May 18, 2024
In an early foray in Federal Court, the judge said the Horgan government “does not appear to understand the basic ground rules of the complex proceeding it is seeking to enter.” He found the province’s intervention to be “irrelevant, distracting and inadmissible.”

B.C. NDP utterly failed in pricey fight to stop pipeline that has started pumping

The B.C. NDP has never revealed how many millions it spent in its fight to stop a pipeline, a battle it knew it could not win

VICTORIA — When crude oil finally started flowing through the much delayed and wildly overbudget Trans Mountain pipeline expansion this week, it confirmed a final defeat for the B.C. New Democrats.

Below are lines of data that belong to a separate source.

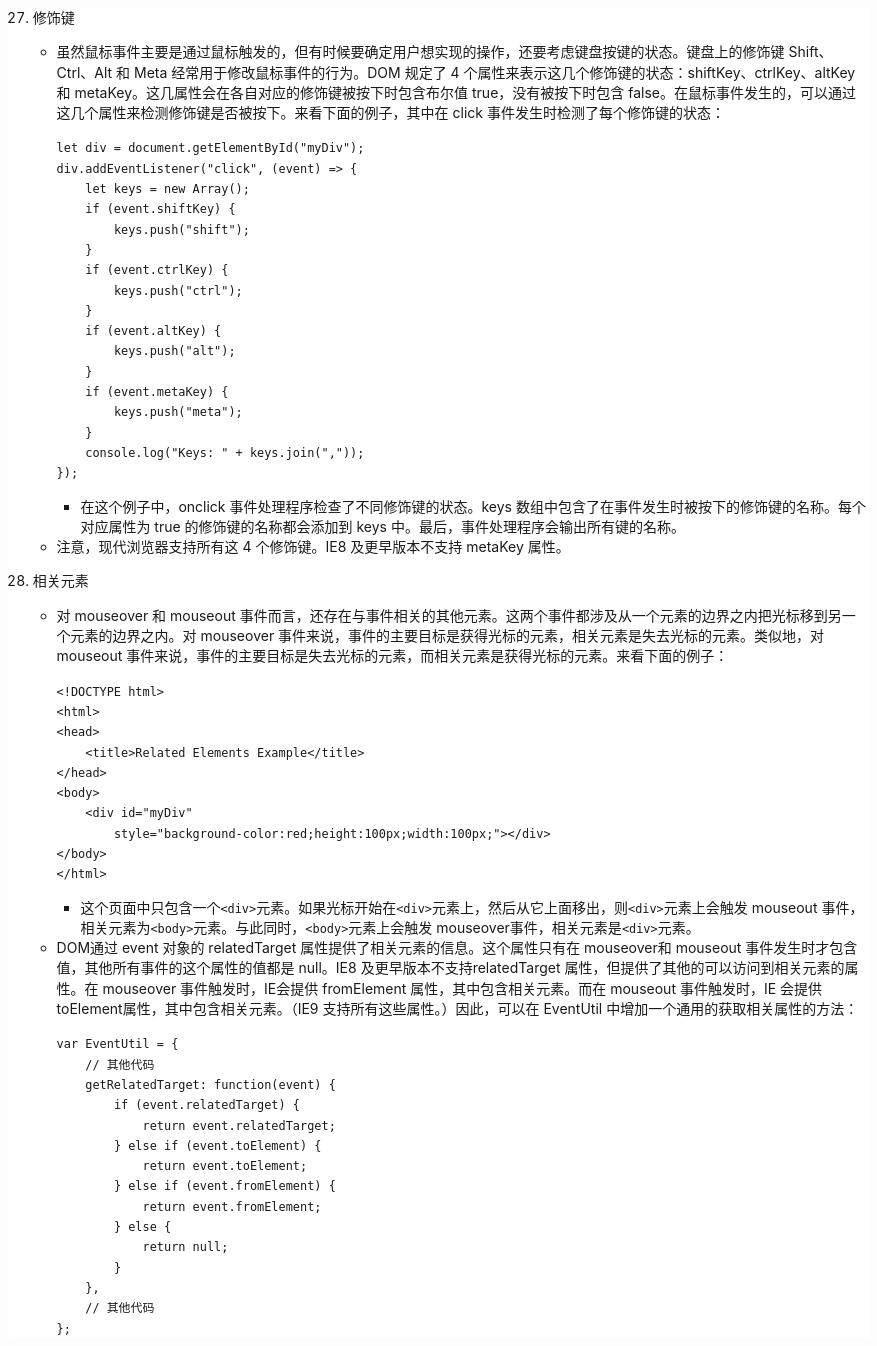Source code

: 27. 修饰键
    - 虽然鼠标事件主要是通过鼠标触发的，但有时候要确定用户想实现的操作，还要考虑键盘按键的状态。键盘上的修饰键 Shift、Ctrl、Alt 和 Meta 经常用于修改鼠标事件的行为。DOM 规定了 4 个属性来表示这几个修饰键的状态：shiftKey、ctrlKey、altKey 和 metaKey。这几属性会在各自对应的修饰键被按下时包含布尔值 true，没有被按下时包含 false。在鼠标事件发生的，可以通过这几个属性来检测修饰键是否被按下。来看下面的例子，其中在 click 事件发生时检测了每个修饰键的状态：
        ```
        let div = document.getElementById("myDiv"); 
        div.addEventListener("click", (event) => { 
            let keys = new Array(); 
            if (event.shiftKey) { 
                keys.push("shift"); 
            } 
            if (event.ctrlKey) { 
                keys.push("ctrl"); 
            } 
            if (event.altKey) { 
                keys.push("alt"); 
            } 
            if (event.metaKey) { 
                keys.push("meta"); 
            } 
            console.log("Keys: " + keys.join(",")); 
        });
        ```
        - 在这个例子中，onclick 事件处理程序检查了不同修饰键的状态。keys 数组中包含了在事件发生时被按下的修饰键的名称。每个对应属性为 true 的修饰键的名称都会添加到 keys 中。最后，事件处理程序会输出所有键的名称。
    - 注意，现代浏览器支持所有这 4 个修饰键。IE8 及更早版本不支持 metaKey 属性。

28. 相关元素
    - 对 mouseover 和 mouseout 事件而言，还存在与事件相关的其他元素。这两个事件都涉及从一个元素的边界之内把光标移到另一个元素的边界之内。对 mouseover 事件来说，事件的主要目标是获得光标的元素，相关元素是失去光标的元素。类似地，对 mouseout 事件来说，事件的主要目标是失去光标的元素，而相关元素是获得光标的元素。来看下面的例子：
        ```
        <!DOCTYPE html> 
        <html> 
        <head> 
            <title>Related Elements Example</title> 
        </head> 
        <body> 
            <div id="myDiv" 
                style="background-color:red;height:100px;width:100px;"></div> 
        </body> 
        </html>
        ```
        - 这个页面中只包含一个`<div>`元素。如果光标开始在`<div>`元素上，然后从它上面移出，则`<div>`元素上会触发 mouseout 事件，相关元素为`<body>`元素。与此同时，`<body>`元素上会触发 mouseover事件，相关元素是`<div>`元素。
    - DOM通过 event 对象的 relatedTarget 属性提供了相关元素的信息。这个属性只有在 mouseover和 mouseout 事件发生时才包含值，其他所有事件的这个属性的值都是 null。IE8 及更早版本不支持relatedTarget 属性，但提供了其他的可以访问到相关元素的属性。在 mouseover 事件触发时，IE会提供 fromElement 属性，其中包含相关元素。而在 mouseout 事件触发时，IE 会提供 toElement属性，其中包含相关元素。（IE9 支持所有这些属性。）因此，可以在 EventUtil 中增加一个通用的获取相关属性的方法：
        ```
        var EventUtil = { 
            // 其他代码
            getRelatedTarget: function(event) { 
                if (event.relatedTarget) { 
                    return event.relatedTarget; 
                } else if (event.toElement) { 
                    return event.toElement; 
                } else if (event.fromElement) { 
                    return event.fromElement; 
                } else { 
                    return null; 
                } 
            },
            // 其他代码
        };
        ```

They campaigned against it in 2017, vowing to “use every tool in the tool box to stop the project from going ahead.”

The promise was reinforced in the power-sharing agreement with the Green party that brought them into office: “Immediately employ every tool available to the new government to stop the expansion of the pipeline.”

Yet from Day 1 as premier, John Horgan was advised that the province could not stop construction of a pipeline that had already been approved by the federal cabinet and the Canada Energy Regulator.

Horgan disclosed the advice when he appointed George Heyman, the former director of the Sierra Club, as minister of the environment in the new government.

“The premier had been given the legal advice that stopping the project was beyond the jurisdiction of B.C. and frame our actions around doing it would be inappropriate and unlawful,” said Heyman. “He advised me not to do that.”

The new attorney general, David Eby, further confirmed that the province could not unreasonably stall or reject any permits on the project.

To do so would invite a lawsuit of ruinous proportions from Kinder Morgan, builder of the expansion project.

“We’ll end up paying hundreds of millions of dollars to an oil company that should be going to schools and hospitals,” said Eby. He may have known that limitation before his party began making election promises it couldn’t keep.

Still the promises had been made. So Horgan and his government carried on with an effort that was to be as expensive as it was futile.